26 kwietnia w Hali OSiR Stargard PGE Spójnia podejmie MKS Dąbrowa Górnicza. Jeśli zwycięży, będzie mały krok od zapewnienia sobie utrzymania w ekstraklasie koszykarzy.
W sobotę w Stargardzie naprzeciw siebie staną zespoły zajmujące dwa ostatnie miejsca w tabeli. To jednak PGE Spójnia jest w lepszej sytuacji. Stargardzki zespół ma punkt więcej niż MKS.
Sprawa jest więc prosta. Jeśli stargardzki zespół jutro zwycięży, będzie o krok od zapewnienia sobie utrzymania. A to dlatego, że na trzy kolejki przed końcem ruindy zasadniczej będzie miał dwa punkty więcej niż ostatni w tabeli MKS. A przy równej liczbie punktów będzie wyżej w tabeli, mając lepszy bilans bezpośrednich spotkań.

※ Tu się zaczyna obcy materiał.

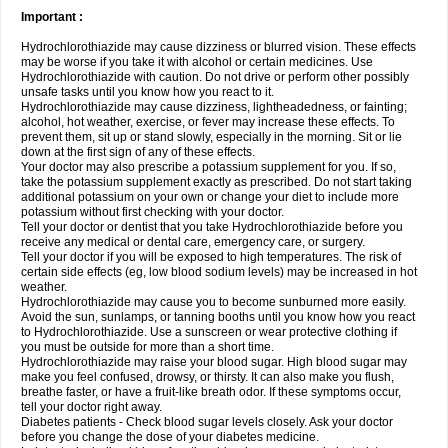
Important :
Hydrochlorothiazide may cause dizziness or blurred vision. These effects
may be worse if you take it with alcohol or certain medicines. Use
Hydrochlorothiazide with caution. Do not drive or perform other possibly
unsafe tasks until you know how you react to it.
Hydrochlorothiazide may cause dizziness, lightheadedness, or fainting;
alcohol, hot weather, exercise, or fever may increase these effects. To
prevent them, sit up or stand slowly, especially in the morning. Sit or lie
down at the first sign of any of these effects.
Your doctor may also prescribe a potassium supplement for you. If so,
take the potassium supplement exactly as prescribed. Do not start taking
additional potassium on your own or change your diet to include more
potassium without first checking with your doctor.
Tell your doctor or dentist that you take Hydrochlorothiazide before you
receive any medical or dental care, emergency care, or surgery.
Tell your doctor if you will be exposed to high temperatures. The risk of
certain side effects (eg, low blood sodium levels) may be increased in hot
weather.
Hydrochlorothiazide may cause you to become sunburned more easily.
Avoid the sun, sunlamps, or tanning booths until you know how you react
to Hydrochlorothiazide. Use a sunscreen or wear protective clothing if
you must be outside for more than a short time.
Hydrochlorothiazide may raise your blood sugar. High blood sugar may
make you feel confused, drowsy, or thirsty. It can also make you flush,
breathe faster, or have a fruit-like breath odor. If these symptoms occur,
tell your doctor right away.
Diabetes patients - Check blood sugar levels closely. Ask your doctor
before you change the dose of your diabetes medicine.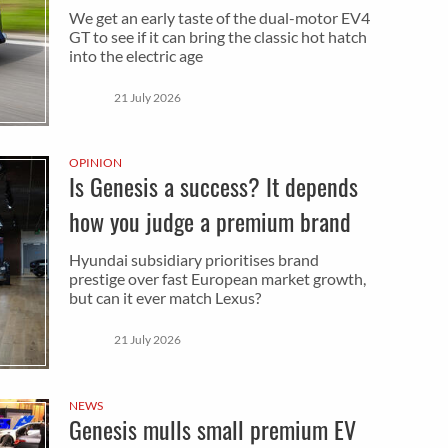
We get an early taste of the dual-motor EV4
GT to see if it can bring the classic hot hatch
into the electric age
21 July 2026
OPINION
Is Genesis a success? It depends
how you judge a premium brand
Hyundai subsidiary prioritises brand
prestige over fast European market growth,
but can it ever match Lexus?
21 July 2026
NEWS
Genesis mulls small premium EV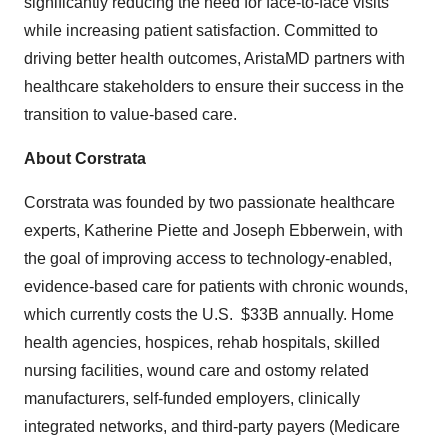
significantly reducing the need for face-to-face visits
while increasing patient satisfaction. Committed to
driving better health outcomes, AristaMD partners with
healthcare stakeholders to ensure their success in the
transition to value-based care.
About Corstrata
Corstrata was founded by two passionate healthcare
experts, Katherine Piette and Joseph Ebberwein, with
the goal of improving access to technology-enabled,
evidence-based care for patients with chronic wounds,
which currently costs the U.S. $33B annually. Home
health agencies, hospices, rehab hospitals, skilled
nursing facilities, wound care and ostomy related
manufacturers, self-funded employers, clinically
integrated networks, and third-party payers (Medicare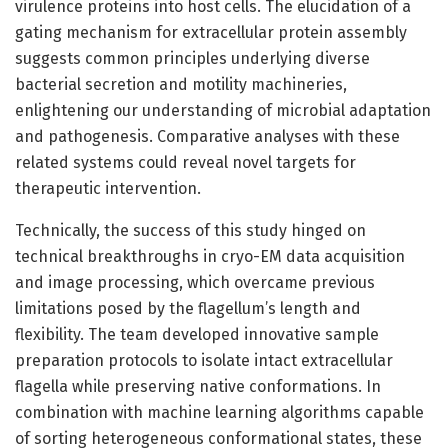
virulence proteins into host cells. The elucidation of a
gating mechanism for extracellular protein assembly
suggests common principles underlying diverse
bacterial secretion and motility machineries,
enlightening our understanding of microbial adaptation
and pathogenesis. Comparative analyses with these
related systems could reveal novel targets for
therapeutic intervention.
Technically, the success of this study hinged on
technical breakthroughs in cryo-EM data acquisition
and image processing, which overcame previous
limitations posed by the flagellum’s length and
flexibility. The team developed innovative sample
preparation protocols to isolate intact extracellular
flagella while preserving native conformations. In
combination with machine learning algorithms capable
of sorting heterogeneous conformational states, these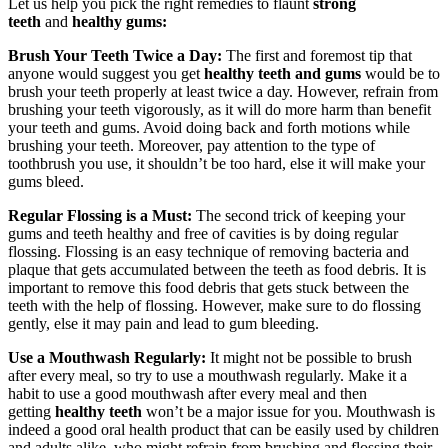
Let us help you pick the right remedies to flaunt
strong
teeth
and
healthy gums:
Brush Your Teeth Twice a Day:
The first and foremost tip that
anyone would suggest you get
healthy teeth and gums
would be to
brush your teeth properly at least twice a day. However, refrain from
brushing your teeth vigorously, as it will do more harm than benefit
your teeth and gums. Avoid doing back and forth motions while
brushing your teeth. Moreover, pay attention to the type of
toothbrush you use, it shouldn’t be too hard, else it will make your
gums bleed.
Regular Flossing is a Must:
The second trick of keeping your
gums and teeth healthy and free of cavities is by doing regular
flossing. Flossing is an easy technique of removing bacteria and
plaque that gets accumulated between the teeth as food debris. It is
important to remove this food debris that gets stuck between the
teeth with the help of flossing. However, make sure to do flossing
gently, else it may pain and lead to gum bleeding.
Use a Mouthwash Regularly:
It might not be possible to brush
after every meal, so try to use a mouthwash regularly. Make it a
habit to use a good mouthwash after every meal and then
getting
healthy teeth
won’t be a major issue for you. Mouthwash is
indeed a good oral health product that can be easily used by children
and adults alike, who might refrain from brushing and flossing their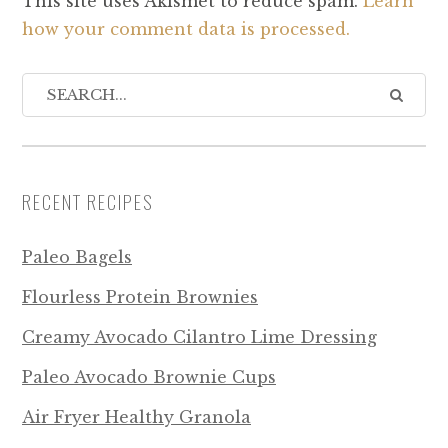
This site uses Akismet to reduce spam.
Learn
how your comment data is processed.
RECENT RECIPES
Paleo Bagels
Flourless Protein Brownies
Creamy Avocado Cilantro Lime Dressing
Paleo Avocado Brownie Cups
Air Fryer Healthy Granola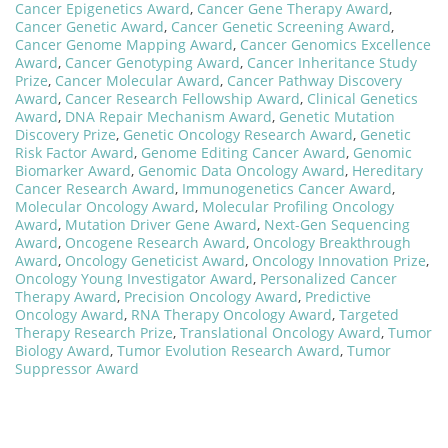
Cancer Epigenetics Award
,
Cancer Gene Therapy Award
,
Cancer Genetic Award
,
Cancer Genetic Screening Award
,
Cancer Genome Mapping Award
,
Cancer Genomics Excellence
Award
,
Cancer Genotyping Award
,
Cancer Inheritance Study
Prize
,
Cancer Molecular Award
,
Cancer Pathway Discovery
Award
,
Cancer Research Fellowship Award
,
Clinical Genetics
Award
,
DNA Repair Mechanism Award
,
Genetic Mutation
Discovery Prize
,
Genetic Oncology Research Award
,
Genetic
Risk Factor Award
,
Genome Editing Cancer Award
,
Genomic
Biomarker Award
,
Genomic Data Oncology Award
,
Hereditary
Cancer Research Award
,
Immunogenetics Cancer Award
,
Molecular Oncology Award
,
Molecular Profiling Oncology
Award
,
Mutation Driver Gene Award
,
Next-Gen Sequencing
Award
,
Oncogene Research Award
,
Oncology Breakthrough
Award
,
Oncology Geneticist Award
,
Oncology Innovation Prize
,
Oncology Young Investigator Award
,
Personalized Cancer
Therapy Award
,
Precision Oncology Award
,
Predictive
Oncology Award
,
RNA Therapy Oncology Award
,
Targeted
Therapy Research Prize
,
Translational Oncology Award
,
Tumor
Biology Award
,
Tumor Evolution Research Award
,
Tumor
Suppressor Award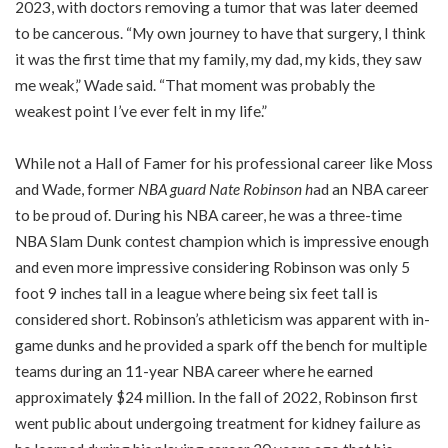
2023, with doctors removing a tumor that was later deemed
to be cancerous. “My own journey to have that surgery, I think
it was the first time that my family, my dad, my kids, they saw
me weak,” Wade said. “That moment was probably the
weakest point I’ve ever felt in my life.”
While not a Hall of Famer for his professional career like Moss
and Wade, former
NBA guard Nate Robinson
h
ad an NBA career
to be proud of. During his NBA career, he was a three-time
NBA Slam Dunk contest champion which is impressive enough
and even more impressive considering Robinson was only 5
foot 9 inches tall in a league where being six feet tall is
considered short. Robinson’s athleticism was apparent with in-
game dunks and he provided a spark off the bench for multiple
teams during an 11-year NBA career where he earned
approximately $24 million. In the fall of 2022, Robinson first
went public about undergoing treatment for kidney failure as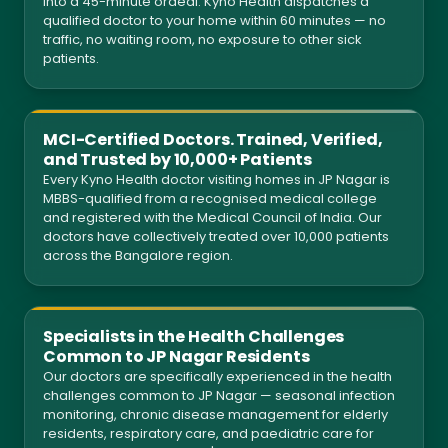
into a 45-minute ordeal. Kyno Health dispatches a
qualified doctor to your home within 60 minutes — no
traffic, no waiting room, no exposure to other sick
patients.
MCI-Certified Doctors. Trained, Verified,
and Trusted by 10,000+ Patients
Every Kyno Health doctor visiting homes in JP Nagar is
MBBS-qualified from a recognised medical college
and registered with the Medical Council of India. Our
doctors have collectively treated over 10,000 patients
across the Bangalore region.
Specialists in the Health Challenges
Common to JP Nagar Residents
Our doctors are specifically experienced in the health
challenges common to JP Nagar — seasonal infection
monitoring, chronic disease management for elderly
residents, respiratory care, and paediatric care for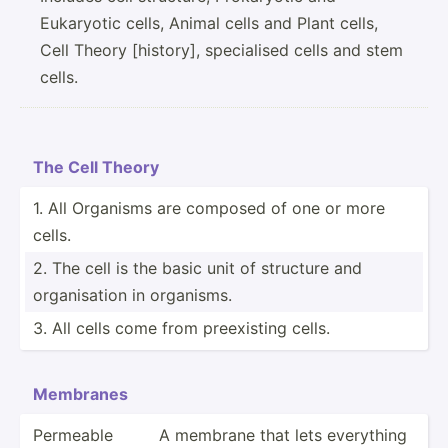
Eukaryotic cells, Animal cells and Plant cells,
Cell Theory [history], specialised cells and stem
cells.
The Cell Theory
1. All Organisms are composed of one or more
cells.
2. The cell is the basic unit of structure and
organi­sation in organisms.
3. All cells come from preexi­sting cells.
Membranes
Permeable
A membrane that lets everything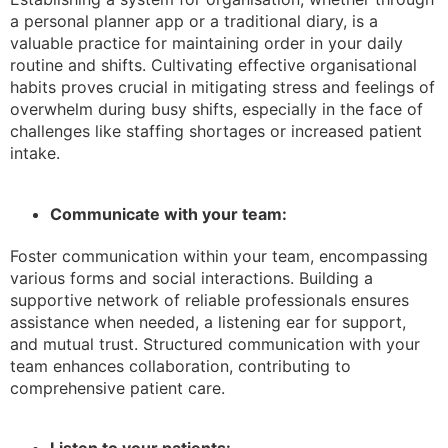
a personal planner app or a traditional diary, is a
valuable practice for maintaining order in your daily
routine and shifts. Cultivating effective organisational
habits proves crucial in mitigating stress and feelings of
overwhelm during busy shifts, especially in the face of
challenges like staffing shortages or increased patient
intake.
Communicate with your team:
Foster communication within your team, encompassing
various forms and social interactions. Building a
supportive network of reliable professionals ensures
assistance when needed, a listening ear for support,
and mutual trust. Structured communication with your
team enhances collaboration, contributing to
comprehensive patient care.
Listen to your patients: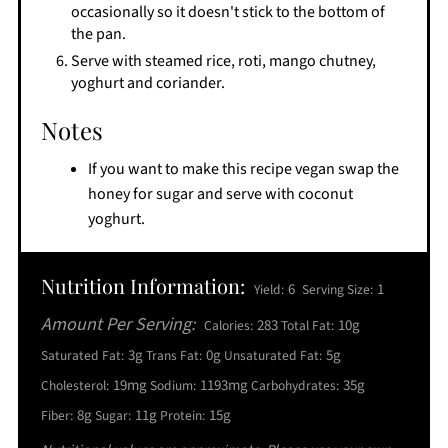
occasionally so it doesn't stick to the bottom of
the pan.
Serve with steamed rice, roti, mango chutney,
yoghurt and coriander.
Notes
If you want to make this recipe vegan swap the
honey for sugar and serve with coconut
yoghurt.
Nutrition Information:
6
1
Yield:
Serving Size:
Amount Per Serving:
283
10g
Calories:
Total Fat:
3g
0g
5g
Saturated Fat:
Trans Fat:
Unsaturated Fat:
19mg
1193mg
35g
Cholesterol:
Sodium:
Carbohydrates:
8g
11g
15g
Fiber:
Sugar:
Protein: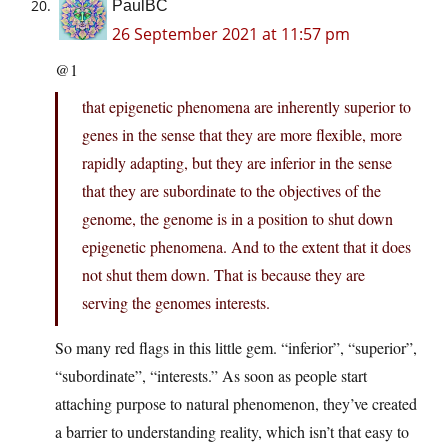
PaulBC
26 September 2021 at 11:57 pm
@1
that epigenetic phenomena are inherently superior to
genes in the sense that they are more flexible, more
rapidly adapting, but they are inferior in the sense
that they are subordinate to the objectives of the
genome, the genome is in a position to shut down
epigenetic phenomena. And to the extent that it does
not shut them down. That is because they are
serving the genomes interests.
So many red flags in this little gem. “inferior”, “superior”,
“subordinate”, “interests.” As soon as people start
attaching purpose to natural phenomenon, they’ve created
a barrier to understanding reality, which isn’t that easy to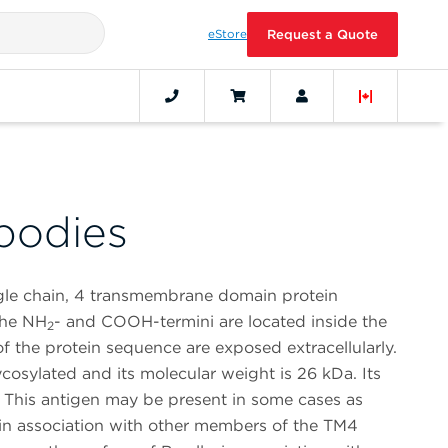
eStore
Request a Quote
bodies
ngle chain, 4 transmembrane domain protein
the NH
- and COOH-termini are located inside the
2
f the protein sequence are exposed extracellularly.
cosylated and its molecular weight is 26 kDa. Its
d. This antigen may be present in some cases as
in association with other members of the TM4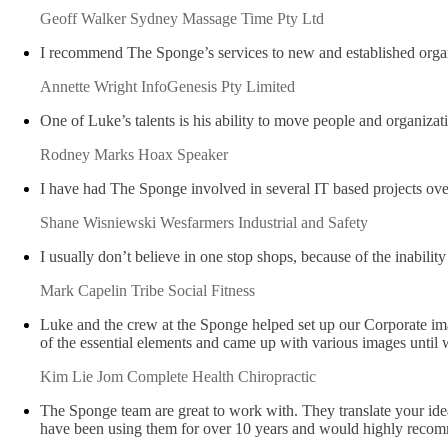
Geoff Walker
Sydney Massage Time Pty Ltd
I recommend The Sponge’s services to new and established organi
Annette Wright
InfoGenesis Pty Limited
One of Luke’s talents is his ability to move people and organizat
Rodney Marks
Hoax Speaker
I have had The Sponge involved in several IT based projects ov
Shane Wisniewski
Wesfarmers Industrial and Safety
I usually don’t believe in one stop shops, because of the inabili
Mark Capelin
Tribe Social Fitness
Luke and the crew at the Sponge helped set up our Corporate ima
of the essential elements and came up with various images unti
Kim Lie Jom
Complete Health Chiropractic
The Sponge team are great to work with. They translate your idea
have been using them for over 10 years and would highly recomm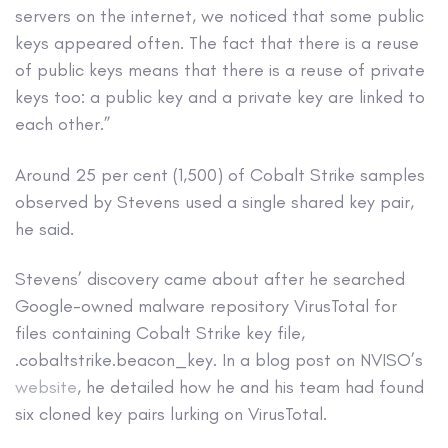
servers on the internet, we noticed that some public
keys appeared often. The fact that there is a reuse
of public keys means that there is a reuse of private
keys too: a public key and a private key are linked to
each other.”
Around 25 per cent (1,500) of Cobalt Strike samples
observed by Stevens used a single shared key pair,
he said.
Stevens’ discovery came about after he searched
Google-owned malware repository VirusTotal for
files containing Cobalt Strike key file,
.cobaltstrike.beacon_key. In a blog post on NVISO’s
website
, he detailed how he and his team had found
six cloned key pairs lurking on VirusTotal.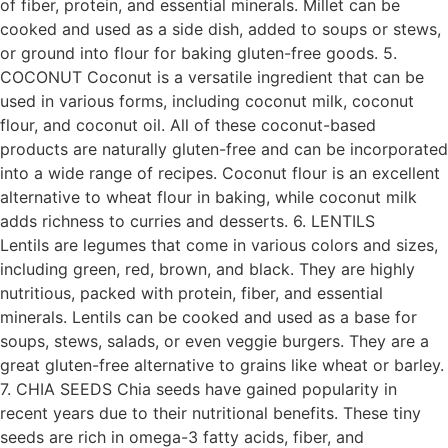
of fiber, protein, and essential minerals. Millet can be
cooked and used as a side dish, added to soups or stews,
or ground into flour for baking gluten-free goods. 5.
COCONUT Coconut is a versatile ingredient that can be
used in various forms, including coconut milk, coconut
flour, and coconut oil. All of these coconut-based
products are naturally gluten-free and can be incorporated
into a wide range of recipes. Coconut flour is an excellent
alternative to wheat flour in baking, while coconut milk
adds richness to curries and desserts. 6. LENTILS
Lentils are legumes that come in various colors and sizes,
including green, red, brown, and black. They are highly
nutritious, packed with protein, fiber, and essential
minerals. Lentils can be cooked and used as a base for
soups, stews, salads, or even veggie burgers. They are a
great gluten-free alternative to grains like wheat or barley.
7. CHIA SEEDS Chia seeds have gained popularity in
recent years due to their nutritional benefits. These tiny
seeds are rich in omega-3 fatty acids, fiber, and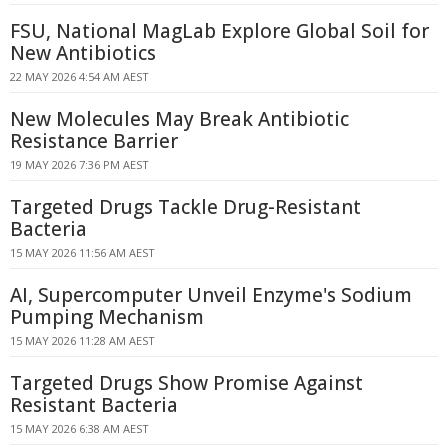
FSU, National MagLab Explore Global Soil for
New Antibiotics
22 MAY 2026 4:54 AM AEST
New Molecules May Break Antibiotic
Resistance Barrier
19 MAY 2026 7:36 PM AEST
Targeted Drugs Tackle Drug-Resistant
Bacteria
15 MAY 2026 11:56 AM AEST
AI, Supercomputer Unveil Enzyme's Sodium
Pumping Mechanism
15 MAY 2026 11:28 AM AEST
Targeted Drugs Show Promise Against
Resistant Bacteria
15 MAY 2026 6:38 AM AEST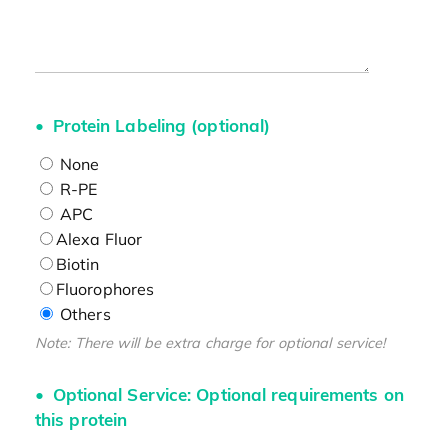
Protein Labeling (optional)
None
R-PE
APC
Alexa Fluor
Biotin
Fluorophores
Others
Note: There will be extra charge for optional service!
Optional Service: Optional requirements on
this protein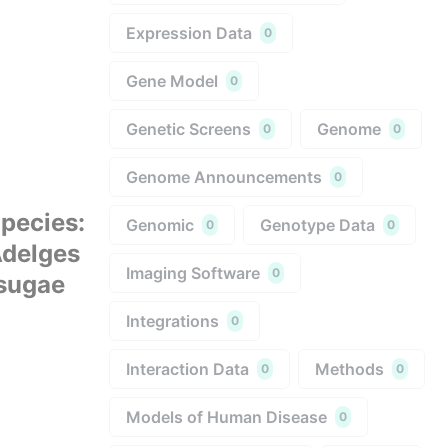
Expression Data
0
Gene Model
0
Genetic Screens
Genome
0
0
Genome Announcements
0
pecies
:
Genomic
Genotype Data
0
0
delges
Imaging Software
0
sugae
Integrations
0
Interaction Data
Methods
0
0
Models of Human Disease
0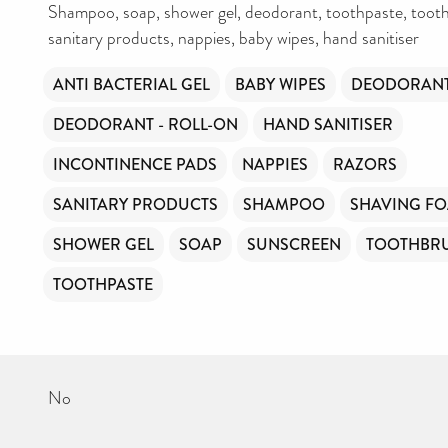
Shampoo, soap, shower gel, deodorant, toothpaste, tooth
DONATE NOW
sanitary products, nappies, baby wipes, hand sanitiser
Your contribution will make a huge difference, please donate if you
ANTI BACTERIAL GEL
BABY WIPES
DEODORANT
can.
DEODORANT - ROLL-ON
HAND SANITISER
INCONTINENCE PADS
NAPPIES
RAZORS
SANITARY PRODUCTS
SHAMPOO
SHAVING F
SHOWER GEL
SOAP
SUNSCREEN
TOOTHBR
TOOTHPASTE
No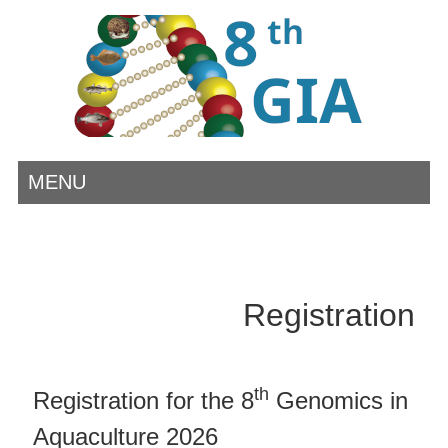
MENU
Registration
th
Registration for the 8
Genomics in
Aquaculture 2026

Przy wygranej w sobotę PGE Spójni, MKS będzie mógł wyprzedzić ją w tabeli tylko w sytuacji, kiedy wygra trzy ostatnie spotkania ligowe, a stargardzki klub przegra pozostałe trzy. Klub z Dąbrowy Górniczej zagra jeszcze u siebie ze Stalą Ostrów Wielkopolski oraz na wyjazdach z Anwilem Włocławek i Polskim Cukrem Toruń. Ciężko mu będzie wygrać wszystkie te spotkania.
Na rozpatrywanie scenariuszy ostatnich trzech kolejek spotkań przyjdzie czas po dwudziestej siódmej kolejce. Na razie trzeba skupić się na najbliższym meczu. PGE Spójnia wie, jak pokonać MKS. W Dąbrowie Górniczej wygrała w tym sezonie dwunastoma punktami. To też może mieć znaczenie. Jeśli bowiem MKS zwycięży jutro w Stargardzie, ważne będzie jaką różnicą punktową.
PGE Spójnia Stargard zagra u siebie z MKS Dąbrowa Górnicza 26 kwietnia o godzinie 17.30.